George is a long-time Linux professional. He’s a big fan of Red Hat and was happy to share a few of his system admin job search secrets for the benefit of Dice readers.
Now in his mid-fifties, George bought his first real computer in 1988, 5.25-inch floppies and all. Throughout the 1990s, he worked for various Mom and Pop computer stores. He switched to Red Hat 6 in 1998, and has worked for four different Fortune 500 companies and a string of smaller outfits. He currently has the title of Senior Linux Administrator and makes somewhere around $90,000.
George has worked his way up from building i386s and soldering circuit boards to working with EMC storage, VMWare and Red Hat. He’s certainly optimistic about a future with Linux.
One of George’s best pieces of advice for the prospective Linux system admin is to absolutely know your technical topics. You’ll be asked hard questions about such things as Linux email, fiber-channel, logical volume manager and so on. Simply building a system in your basement isn’t enough to get a job, he notes, although it’s a great way to get started from scratch if that’s what you need to do. Today it’s difficult to find good, qualified people, so if you’re good, you’ll get calls from recruiters on a regular basis.
George also recommends that you study and pass the Red Hat exams.

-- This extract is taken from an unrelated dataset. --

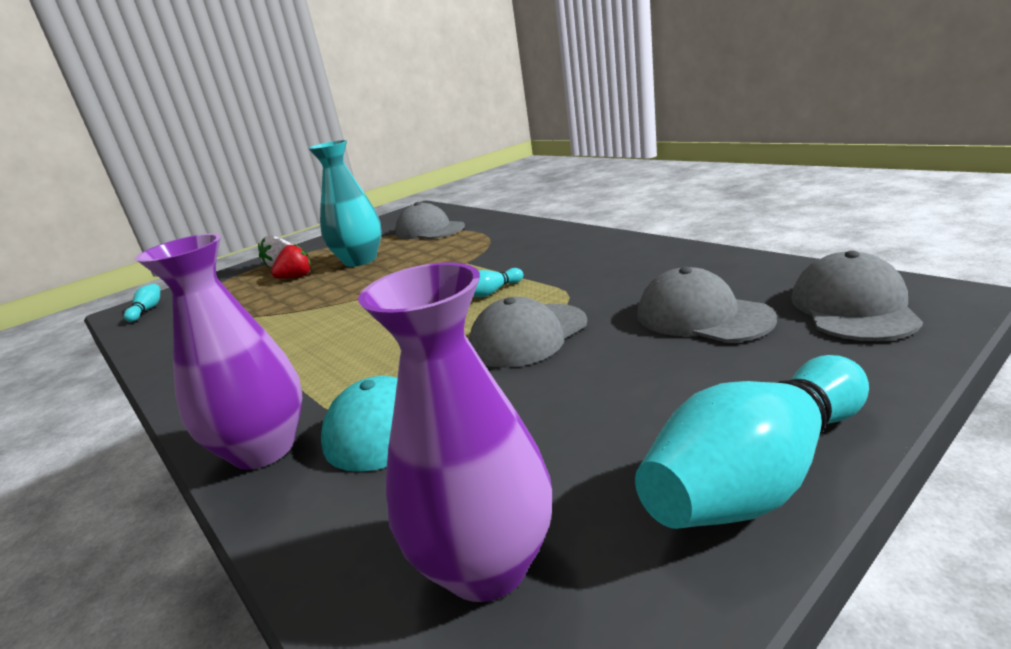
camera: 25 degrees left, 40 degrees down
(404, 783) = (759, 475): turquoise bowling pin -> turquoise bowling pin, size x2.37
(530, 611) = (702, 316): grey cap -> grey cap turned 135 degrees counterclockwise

They’re tough and prove your knowledge. George spent over $3,000 of his own money to prepare for and take the RH133 exam (the consulting company he worked for wouldn’t pay for it). He was glad he did, because the next job he landed involved Red Hat Enterprise Linux 3 and 4 exclusively, at double his old rate. Without the certs, the job would have been out of reach.
In addition, George says that bash, vi, and self-confidence are very important.
Lastly, George believes that if you really want a job, leave Ubuntu, Solaris, HP UX, and AIX at the door. There are positions for Ubuntu, but they’re few and far between. The real positions are SUSE and Red Hat, mostly Red Hat-based.
Being an in-demand senior Linux administrator requires a lot of commitment. The best way to get that well-paying job is to absolutely know the technical material. Get some reputable (tough, comprehensive) certifications, be well versed in bash and vi, then acquire the self-confidence to do the job.
George’s final words of wisdom: “Think, eat and sleep Red Hat”.